Le problème avec les écrivains prolifiques, c’est que l’on oublie parfois à quel point ils peuvent être talentueux. Ces dernières années, on avait un peu négligé les romans de James Lee Burke. Les Jaloux, son très beau nouveau livre, vient nous rappeler pourquoi on aime tant cet auteur.
James Lee Burke est sans conteste l’un des plus grands écrivains de romans noirs, l’un des piliers des éditions Rivages, avec James Ellroy. Bien plus prolifique que l’auteur du Dahlia noir, Burke publie un roman par an depuis plus de 40 ans. S’il est l’auteur de quelques chefs-d’œuvre (Prisonniers du ciel, Dans la Brume électrique avec les morts confédérés,…), Burke a parfois donné l’impression de se répéter ces dernières années et ses récents romans consacrés au personnage de Dave Robicheaux ont moins séduit que par le passé. Mais la parution des Jaloux arrive à point nommé pour nous rappeler l’immense talent de cet auteur. Porté comme toujours par une écriture sublime, ce nouveau livre est l’occasion idéale pour (re)découvrir James Lee Burke.
L’intrigue du roman se situe à Houston au tout début des années 1950. Aaron Holland Broussard est un adolescent de 17 ans qui s’efforce d’être quelqu’un de bien, en dépit ou à cause des démons qui le hantent. Aaron est en effet victime de crises, des sortes black-out dont il émerge sans se souvenir de ce qu’il a pu faire pendant un certain laps de temps. Aaron doit aussi vivre avec la dépression de ses parents : un père droit et intègre mais alcoolique et une mère rongée par une insondable tristesse.
Un soir, Aaron intervient alors qu’il est témoin d’une dispute entre Grady Harrelson et sa petite amie Valérie Epstein. Secrètement amoureux de la jeune fille, Aaron se confronte verbalement à Grady, un jeune homme issu de l’une des plus riches familles du Texas. Il ne le sait pas encore mais cette altercation sera le point de départ d’une spirale de violence dans laquelle il va être entraîné bien malgré lui. Aaron va alors découvrir un monde dont il ignore tout, un monde peuplé de flics ripoux, de mafiosi, de trafiquants de drogue et de voyous, un monde animé par les rivalités et la jalousie.

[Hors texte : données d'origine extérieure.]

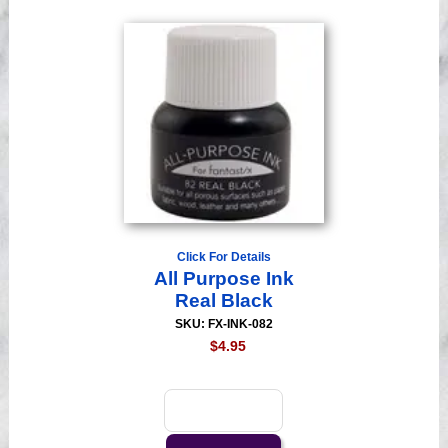
Click For Details
All Purpose Ink
Real Black
SKU: FX-INK-082
$4.95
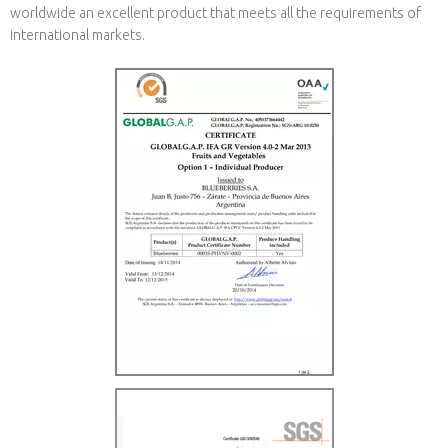
worldwide an excellent product that meets all the requirements of
international markets.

À partir de cette intrigue assez simple, rythmée par des scènes d’affrontements souvent verbaux, parfois physiques, James Lee Burke construit un tableau d’une époque révolue mais qu’il a bien connue. Il restitue les années 50 avec la précision qu’on lui connaît : les marques des voitures, les références musicales et les descriptions des vêtements des adolescents viennent émailler un récit qui parvient parfaitement à saisir cette époque, celle d’un pays prospère et puissant mais rongé par le mal. Le maccarthysme, les inégalités sociales, le racisme, la cupidité sont comme des vers qui pourrissent le fruit. Car finalement, dans Les Jaloux comme dans toute son œuvre, James Lee Burke ne cesse de s’interroger sur le mal. Si ses romans sont peuplés de personnages monstrueux (ici les tueurs de la mafia), ils sont aussi parcourus de personnages capables du meilleur comme du pire, des personnages qui, à l’instar d’Aaron, s’efforcent d’être bons mais sont dévorés par instants par une colère incontrôlable. Chez Burke, le monde est donc une sorte de paradis corrompu par l’homme. Ses descriptions qui laissent une large part aux sensations témoignent d’ailleurs de son amour de la nature, une nature salie par l’homme.
Pour autant, James Lee Burke n’est pas un auteur pessimiste. Ses personnages sont aussi capables d’aimer et dans Les Jaloux il est beaucoup question d’amour : l’amour filial est au cœur d’un roman qui propose une autre très belle histoire d’amour, celle d’Aaron et Valérie, deux adolescents qui n’aspirent qu’à vivre et être heureux.
Âgé de 86 ans, James Lee Burke refuse donc de prendre sa retraite. Il nous propose au contraire l’un de ses plus beaux romans.